Another example, maybe more familiar, comes to mind: making pancakes. As you've probably been told, you should mix your pancake batter only a little, just to break up the big lumps of dry flour, and then set it aside for a few minutes to let the smaller lumps hydrate. You could mix it more, and get smaller lumps, but that would be bad because it would also make your pancakes come out tougher. So the mixing process is one where a little is a good thing, but where it eventually converges to the wrong state, so you should stop early.
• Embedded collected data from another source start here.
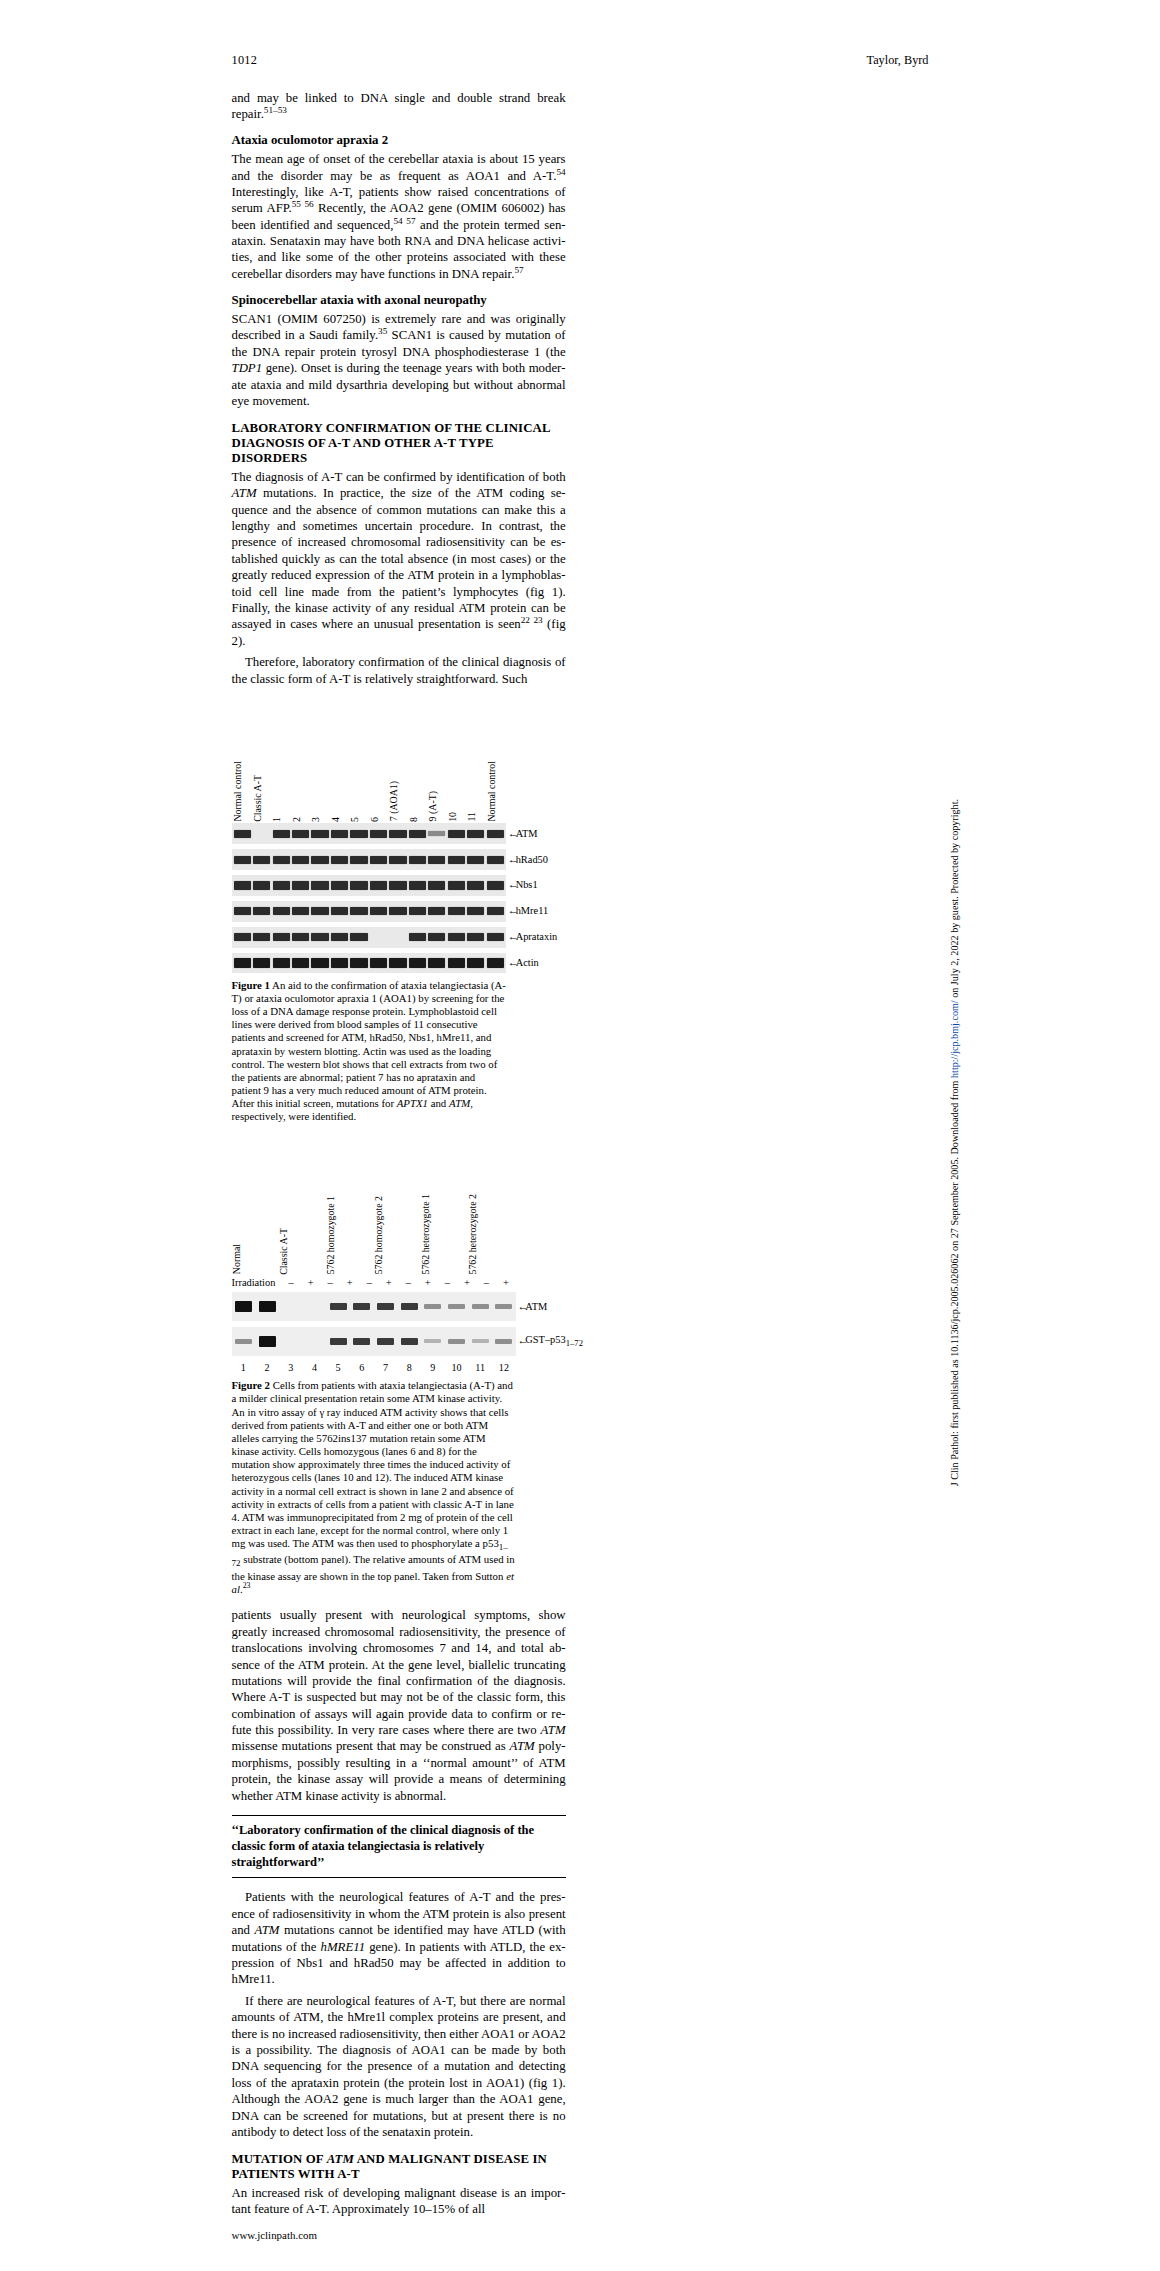1012
Taylor, Byrd
J Clin Pathol: first published as 10.1136/jcp.2005.026062 on 27 September 2005. Downloaded from http://jcp.bmj.com/ on July 2, 2022 by guest. Protected by copyright.
and may be linked to DNA single and double strand break repair.51–53
Ataxia oculomotor apraxia 2
The mean age of onset of the cerebellar ataxia is about 15 years and the disorder may be as frequent as AOA1 and A-T.54 Interestingly, like A-T, patients show raised concentrations of serum AFP.55 56 Recently, the AOA2 gene (OMIM 606002) has been identified and sequenced,54 57 and the protein termed senataxin. Senataxin may have both RNA and DNA helicase activities, and like some of the other proteins associated with these cerebellar disorders may have functions in DNA repair.57
Spinocerebellar ataxia with axonal neuropathy
SCAN1 (OMIM 607250) is extremely rare and was originally described in a Saudi family.35 SCAN1 is caused by mutation of the DNA repair protein tyrosyl DNA phosphodiesterase 1 (the TDP1 gene). Onset is during the teenage years with both moderate ataxia and mild dysarthria developing but without abnormal eye movement.
Laboratory confirmation of the clinical diagnosis of A-T and other A-T type disorders
The diagnosis of A-T can be confirmed by identification of both ATM mutations. In practice, the size of the ATM coding sequence and the absence of common mutations can make this a lengthy and sometimes uncertain procedure. In contrast, the presence of increased chromosomal radiosensitivity can be established quickly as can the total absence (in most cases) or the greatly reduced expression of the ATM protein in a lymphoblastoid cell line made from the patient’s lymphocytes (fig 1). Finally, the kinase activity of any residual ATM protein can be assayed in cases where an unusual presentation is seen22 23 (fig 2).
Therefore, laboratory confirmation of the clinical diagnosis of the classic form of A-T is relatively straightforward. Such
Normal control Classic A-T 1 2 3 4 5 6 7 (AOA1) 8 9 (A-T) 10 11 Normal control
←ATM
←hRad50
←Nbs1
←hMre11
←Aprataxin
←Actin
Figure 1 An aid to the confirmation of ataxia telangiectasia (A-T) or ataxia oculomotor apraxia 1 (AOA1) by screening for the loss of a DNA damage response protein. Lymphoblastoid cell lines were derived from blood samples of 11 consecutive patients and screened for ATM, hRad50, Nbs1, hMre11, and aprataxin by western blotting. Actin was used as the loading control. The western blot shows that cell extracts from two of the patients are abnormal; patient 7 has no aprataxin and patient 9 has a very much reduced amount of ATM protein. After this initial screen, mutations for APTX1 and ATM, respectively, were identified.
Normal Classic A-T 5762 homozygote 1 5762 homozygote 2 5762 heterozygote 1 5762 heterozygote 2
Irradiation
–+–+–+–+–+–+
←ATM
←GST–p531–72
123456789101112
Figure 2 Cells from patients with ataxia telangiectasia (A-T) and a milder clinical presentation retain some ATM kinase activity. An in vitro assay of γ ray induced ATM activity shows that cells derived from patients with A-T and either one or both ATM alleles carrying the 5762ins137 mutation retain some ATM kinase activity. Cells homozygous (lanes 6 and 8) for the mutation show approximately three times the induced activity of heterozygous cells (lanes 10 and 12). The induced ATM kinase activity in a normal cell extract is shown in lane 2 and absence of activity in extracts of cells from a patient with classic A-T in lane 4. ATM was immunoprecipitated from 2 mg of protein of the cell extract in each lane, except for the normal control, where only 1 mg was used. The ATM was then used to phosphorylate a p531–72 substrate (bottom panel). The relative amounts of ATM used in the kinase assay are shown in the top panel. Taken from Sutton et al.23
patients usually present with neurological symptoms, show greatly increased chromosomal radiosensitivity, the presence of translocations involving chromosomes 7 and 14, and total absence of the ATM protein. At the gene level, biallelic truncating mutations will provide the final confirmation of the diagnosis. Where A-T is suspected but may not be of the classic form, this combination of assays will again provide data to confirm or refute this possibility. In very rare cases where there are two ATM missense mutations present that may be construed as ATM polymorphisms, possibly resulting in a ‘‘normal amount’’ of ATM protein, the kinase assay will provide a means of determining whether ATM kinase activity is abnormal.
‘‘Laboratory confirmation of the clinical diagnosis of the classic form of ataxia telangiectasia is relatively straightforward’’
Patients with the neurological features of A-T and the presence of radiosensitivity in whom the ATM protein is also present and ATM mutations cannot be identified may have ATLD (with mutations of the hMRE11 gene). In patients with ATLD, the expression of Nbs1 and hRad50 may be affected in addition to hMre11.
If there are neurological features of A-T, but there are normal amounts of ATM, the hMre1l complex proteins are present, and there is no increased radiosensitivity, then either AOA1 or AOA2 is a possibility. The diagnosis of AOA1 can be made by both DNA sequencing for the presence of a mutation and detecting loss of the aprataxin protein (the protein lost in AOA1) (fig 1). Although the AOA2 gene is much larger than the AOA1 gene, DNA can be screened for mutations, but at present there is no antibody to detect loss of the senataxin protein.
Mutation of ATM and malignant disease in patients with A-T
An increased risk of developing malignant disease is an important feature of A-T. Approximately 10–15% of all
www.jclinpath.com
@11011110 yeah cooking/baking are interesting examples here because they’re usually about the relationship between physics and chemistry: you think you’re doing something with a monotonic/continuous effect until suddenly it changes discretely into a new state/phase, and you’re usually aiming for something prior to the fixed point
@o Somehow that phrase reminds me of an old generative artwork I remember seeing at an exhibit curated by Marshall Bern at Xerox PARC. The artist (whose name I unfortunately do not remember) modified a Xerox copier to replace a few random pixels of any copy with pixels from an image of Zippy the Pinhead, so that if copied enough times, eventially all documents would converge to Zippy.
@11011110
Diminishing returns?
@dougmerritt Negative returns? The point is less about a small likelihood of additional improvement (although that happens too) and more about the idea that too many iterations starts making things worse instead of better, and eventually a lot worse.
@11011110
This is a tough one.
There's a quote rather than a set phrase, "too much of a good thing", from As You Like It.
An asymptotic expansion (https://en.wikipedia.org/wiki/Asymptotic_expansion) is a mathematical series that diverges, but that still provides a useful approximation to something if you truncate it early enough. Maybe the most famous is the Stirling series, the infinite power series approximation to the factorial that when truncated gives Stirling's approximation (https://en.wikipedia.org/wiki/Stirling%27s_approximation). The full series is divergent, for any fixed value of the factorial, but it takes a lot of terms to diverge and gets very accurate before it does.
I'm convinced there are non-mathematical situations that have analogous behavior. One I frequently encounter involves the bots set loose on Wikipedia to clean up the citations to the literature in the references of Wikipedia articles. Usually, a bot-cleaned citation is better than a hand-written citation, so it is useful to have a bot clean the citations. Once or twice. But the bots tend to run over the same citations many times, occasionally introducing minor errors, like adding a doi that turns out to point to something related to the citation rather than the citation itself. After that point, repeated passes of the bot can amplify the mistake in the citation until it eventually becomes so garbled that one cannot tell what it was originally intended to refer to.
Is there a name for this real-world phenomenon?